Por esse motivo é importante que todos tenham acesso ao diagnóstico e aos esquemas terapêuticos disponibilizados no SUS, a fim de minimizar o impacto econômico familiar causado pela enfermidade.
O tempo e o custo do tratamento estão relacionados diretamente ao diagnóstico e à conduta clínica.
Para pacientes com TB sensível, o tempo de tratamento é de seis meses, sendo dois meses de fase intensiva e quatro meses de fase de manutenção, utilizando fármacos de primeira linha, – o chamado esquema básico (BRASIL, 2019; CAMINERO LUNA, 2016).
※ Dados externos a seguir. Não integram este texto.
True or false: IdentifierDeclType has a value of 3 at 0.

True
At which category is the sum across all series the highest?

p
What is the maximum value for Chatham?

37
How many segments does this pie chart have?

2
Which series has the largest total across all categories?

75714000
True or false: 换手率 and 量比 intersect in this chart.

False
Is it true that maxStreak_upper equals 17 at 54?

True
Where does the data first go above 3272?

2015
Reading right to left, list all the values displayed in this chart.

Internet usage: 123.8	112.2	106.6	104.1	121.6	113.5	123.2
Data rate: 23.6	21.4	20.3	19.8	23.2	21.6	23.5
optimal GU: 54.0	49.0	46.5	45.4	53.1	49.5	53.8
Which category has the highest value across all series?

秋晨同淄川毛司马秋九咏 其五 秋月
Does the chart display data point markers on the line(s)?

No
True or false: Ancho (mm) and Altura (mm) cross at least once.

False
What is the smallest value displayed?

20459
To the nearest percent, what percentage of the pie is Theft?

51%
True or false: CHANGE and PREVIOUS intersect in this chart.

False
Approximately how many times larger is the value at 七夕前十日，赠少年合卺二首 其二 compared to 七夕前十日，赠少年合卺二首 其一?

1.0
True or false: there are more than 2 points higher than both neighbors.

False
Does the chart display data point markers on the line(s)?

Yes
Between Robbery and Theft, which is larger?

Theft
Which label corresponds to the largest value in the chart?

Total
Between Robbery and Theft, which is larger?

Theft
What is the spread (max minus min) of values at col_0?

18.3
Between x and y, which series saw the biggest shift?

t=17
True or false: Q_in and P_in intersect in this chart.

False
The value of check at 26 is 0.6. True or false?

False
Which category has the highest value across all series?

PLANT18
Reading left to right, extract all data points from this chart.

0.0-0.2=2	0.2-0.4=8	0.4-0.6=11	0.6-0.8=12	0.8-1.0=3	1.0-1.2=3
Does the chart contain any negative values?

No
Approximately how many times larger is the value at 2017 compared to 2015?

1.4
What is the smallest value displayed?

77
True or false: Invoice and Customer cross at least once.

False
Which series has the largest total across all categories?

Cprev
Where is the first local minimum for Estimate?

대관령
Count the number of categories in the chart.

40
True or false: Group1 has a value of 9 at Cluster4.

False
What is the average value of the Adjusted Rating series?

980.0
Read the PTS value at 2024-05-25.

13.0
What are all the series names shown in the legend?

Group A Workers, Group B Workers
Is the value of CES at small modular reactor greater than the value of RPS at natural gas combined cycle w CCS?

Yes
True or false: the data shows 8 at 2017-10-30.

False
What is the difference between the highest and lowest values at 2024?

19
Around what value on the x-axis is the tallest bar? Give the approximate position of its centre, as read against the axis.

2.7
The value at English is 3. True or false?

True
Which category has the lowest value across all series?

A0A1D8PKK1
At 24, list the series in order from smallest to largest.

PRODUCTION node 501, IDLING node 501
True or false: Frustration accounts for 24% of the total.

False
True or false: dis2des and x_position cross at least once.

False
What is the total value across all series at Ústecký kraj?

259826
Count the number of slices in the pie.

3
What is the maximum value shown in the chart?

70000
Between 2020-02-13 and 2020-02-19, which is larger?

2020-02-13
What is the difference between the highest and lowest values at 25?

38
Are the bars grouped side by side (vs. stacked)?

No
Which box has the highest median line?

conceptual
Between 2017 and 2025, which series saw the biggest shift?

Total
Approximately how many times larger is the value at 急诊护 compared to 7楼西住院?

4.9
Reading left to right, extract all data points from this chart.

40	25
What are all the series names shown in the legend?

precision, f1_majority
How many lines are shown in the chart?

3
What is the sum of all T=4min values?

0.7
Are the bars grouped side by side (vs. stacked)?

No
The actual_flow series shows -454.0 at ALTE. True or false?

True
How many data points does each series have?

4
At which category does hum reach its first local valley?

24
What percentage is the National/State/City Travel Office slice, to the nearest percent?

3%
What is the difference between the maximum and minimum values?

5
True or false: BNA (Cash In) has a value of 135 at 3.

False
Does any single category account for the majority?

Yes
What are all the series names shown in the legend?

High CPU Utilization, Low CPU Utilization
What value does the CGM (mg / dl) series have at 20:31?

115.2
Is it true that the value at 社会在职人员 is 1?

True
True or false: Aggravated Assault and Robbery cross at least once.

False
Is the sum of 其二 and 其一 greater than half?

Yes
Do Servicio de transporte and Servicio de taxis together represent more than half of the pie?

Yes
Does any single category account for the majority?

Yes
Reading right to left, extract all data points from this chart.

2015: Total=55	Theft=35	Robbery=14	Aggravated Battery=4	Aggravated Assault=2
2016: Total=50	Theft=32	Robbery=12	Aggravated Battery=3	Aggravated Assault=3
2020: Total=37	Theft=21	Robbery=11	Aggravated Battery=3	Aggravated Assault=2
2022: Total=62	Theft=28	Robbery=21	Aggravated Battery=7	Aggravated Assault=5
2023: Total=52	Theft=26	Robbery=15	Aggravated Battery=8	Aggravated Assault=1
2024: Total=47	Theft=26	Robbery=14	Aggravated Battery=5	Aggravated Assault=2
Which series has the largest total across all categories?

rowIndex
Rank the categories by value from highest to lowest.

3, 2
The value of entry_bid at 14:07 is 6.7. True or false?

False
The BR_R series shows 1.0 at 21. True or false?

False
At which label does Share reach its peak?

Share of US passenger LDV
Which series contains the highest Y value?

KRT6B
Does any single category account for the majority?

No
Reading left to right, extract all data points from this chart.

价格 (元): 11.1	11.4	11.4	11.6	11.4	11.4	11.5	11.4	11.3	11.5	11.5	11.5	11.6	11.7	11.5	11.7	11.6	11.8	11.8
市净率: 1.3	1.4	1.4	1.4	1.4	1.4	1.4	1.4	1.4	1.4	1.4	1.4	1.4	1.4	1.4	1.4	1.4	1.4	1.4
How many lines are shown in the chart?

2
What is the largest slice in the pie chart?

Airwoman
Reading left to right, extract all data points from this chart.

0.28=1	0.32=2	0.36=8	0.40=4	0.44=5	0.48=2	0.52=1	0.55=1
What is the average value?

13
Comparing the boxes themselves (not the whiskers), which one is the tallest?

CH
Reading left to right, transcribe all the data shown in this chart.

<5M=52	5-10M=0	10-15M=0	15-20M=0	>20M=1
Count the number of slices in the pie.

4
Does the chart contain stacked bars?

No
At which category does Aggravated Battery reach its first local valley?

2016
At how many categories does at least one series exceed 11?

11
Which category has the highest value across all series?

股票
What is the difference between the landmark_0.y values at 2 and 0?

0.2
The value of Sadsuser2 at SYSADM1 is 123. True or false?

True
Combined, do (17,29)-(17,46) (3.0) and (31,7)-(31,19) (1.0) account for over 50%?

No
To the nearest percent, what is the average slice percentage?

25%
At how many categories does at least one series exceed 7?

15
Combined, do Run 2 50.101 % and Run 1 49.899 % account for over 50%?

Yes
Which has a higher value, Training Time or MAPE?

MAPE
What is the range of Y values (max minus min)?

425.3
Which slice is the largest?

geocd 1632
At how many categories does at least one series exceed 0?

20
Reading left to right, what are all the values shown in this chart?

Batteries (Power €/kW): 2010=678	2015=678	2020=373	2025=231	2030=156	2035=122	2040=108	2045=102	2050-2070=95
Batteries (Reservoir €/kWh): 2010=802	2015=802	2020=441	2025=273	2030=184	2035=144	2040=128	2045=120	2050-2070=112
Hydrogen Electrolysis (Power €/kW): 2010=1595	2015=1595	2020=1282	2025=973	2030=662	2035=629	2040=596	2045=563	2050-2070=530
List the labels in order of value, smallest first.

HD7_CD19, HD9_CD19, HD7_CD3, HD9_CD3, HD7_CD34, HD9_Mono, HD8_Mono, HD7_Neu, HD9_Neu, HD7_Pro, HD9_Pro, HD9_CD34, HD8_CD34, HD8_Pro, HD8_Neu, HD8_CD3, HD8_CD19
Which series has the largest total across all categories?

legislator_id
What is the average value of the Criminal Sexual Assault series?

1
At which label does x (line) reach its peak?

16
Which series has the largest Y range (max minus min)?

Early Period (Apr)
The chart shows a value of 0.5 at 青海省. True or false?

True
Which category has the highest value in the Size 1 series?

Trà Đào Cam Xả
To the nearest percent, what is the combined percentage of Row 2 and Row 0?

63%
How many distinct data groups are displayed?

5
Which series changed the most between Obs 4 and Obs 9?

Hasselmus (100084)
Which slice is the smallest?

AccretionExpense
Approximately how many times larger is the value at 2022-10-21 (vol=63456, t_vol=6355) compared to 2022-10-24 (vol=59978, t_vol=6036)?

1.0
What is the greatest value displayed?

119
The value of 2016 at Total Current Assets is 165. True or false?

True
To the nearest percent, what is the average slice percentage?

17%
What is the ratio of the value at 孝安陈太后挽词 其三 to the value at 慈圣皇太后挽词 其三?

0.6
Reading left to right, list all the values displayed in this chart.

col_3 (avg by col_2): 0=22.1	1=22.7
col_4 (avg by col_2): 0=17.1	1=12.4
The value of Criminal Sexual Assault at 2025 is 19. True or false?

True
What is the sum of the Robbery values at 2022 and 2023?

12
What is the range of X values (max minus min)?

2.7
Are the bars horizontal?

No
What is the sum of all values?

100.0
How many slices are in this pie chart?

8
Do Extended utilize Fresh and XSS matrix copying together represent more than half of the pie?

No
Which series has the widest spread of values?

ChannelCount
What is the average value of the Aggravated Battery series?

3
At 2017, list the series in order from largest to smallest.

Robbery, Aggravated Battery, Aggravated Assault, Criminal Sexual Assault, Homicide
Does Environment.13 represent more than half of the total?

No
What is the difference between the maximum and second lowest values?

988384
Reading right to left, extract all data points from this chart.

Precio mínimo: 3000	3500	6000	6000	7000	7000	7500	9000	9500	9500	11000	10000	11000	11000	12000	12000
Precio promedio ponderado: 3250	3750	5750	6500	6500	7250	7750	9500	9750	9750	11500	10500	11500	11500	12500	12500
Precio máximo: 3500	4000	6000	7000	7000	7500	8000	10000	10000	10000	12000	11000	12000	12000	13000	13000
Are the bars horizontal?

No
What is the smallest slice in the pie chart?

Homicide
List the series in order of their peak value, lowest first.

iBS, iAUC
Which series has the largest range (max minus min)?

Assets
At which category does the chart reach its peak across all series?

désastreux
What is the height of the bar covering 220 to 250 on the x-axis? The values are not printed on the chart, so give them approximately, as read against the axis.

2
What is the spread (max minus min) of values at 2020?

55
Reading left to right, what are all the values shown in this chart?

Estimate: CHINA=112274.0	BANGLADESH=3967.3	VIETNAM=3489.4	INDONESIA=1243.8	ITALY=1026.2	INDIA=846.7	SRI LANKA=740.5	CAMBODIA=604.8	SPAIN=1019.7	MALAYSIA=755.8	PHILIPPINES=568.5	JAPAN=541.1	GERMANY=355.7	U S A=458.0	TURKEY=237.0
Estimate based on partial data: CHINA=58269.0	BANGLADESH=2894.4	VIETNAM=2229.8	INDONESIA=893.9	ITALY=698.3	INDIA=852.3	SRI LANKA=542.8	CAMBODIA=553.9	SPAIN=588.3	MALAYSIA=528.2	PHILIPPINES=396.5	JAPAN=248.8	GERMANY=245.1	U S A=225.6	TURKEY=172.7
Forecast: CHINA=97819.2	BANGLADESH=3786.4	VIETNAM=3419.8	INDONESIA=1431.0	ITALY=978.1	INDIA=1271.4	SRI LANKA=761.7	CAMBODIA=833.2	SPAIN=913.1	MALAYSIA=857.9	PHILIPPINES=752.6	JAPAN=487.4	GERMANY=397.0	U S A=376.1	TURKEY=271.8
O custo dessa terapia medicamentosa pelo período preconizado encontra-se descrito no Quadro 6 e foi obtido após consulta aos órgãos responsáveis em outubro de 2021 (informação verbal).
Para pacientes com TB-DR, a fase intensiva pode variar de seis a oito meses e a fase de manutenção, se estender até completar 18 a 24 meses, utilizando fármacos de segunda linha (BRASIL, 2019; SILVA et al., 2018).
Após a incorporação da bedaquilina e da delamanida, alguns esquemas terapêuticos sofreram um acréscimo considerável nos custos. Veja a comparação no Quadro 7 (informação verbal).
Como profissional de saúde, de que forma você pode contribuir para diminuir o abandono ao tratamento, considerando os altos custos?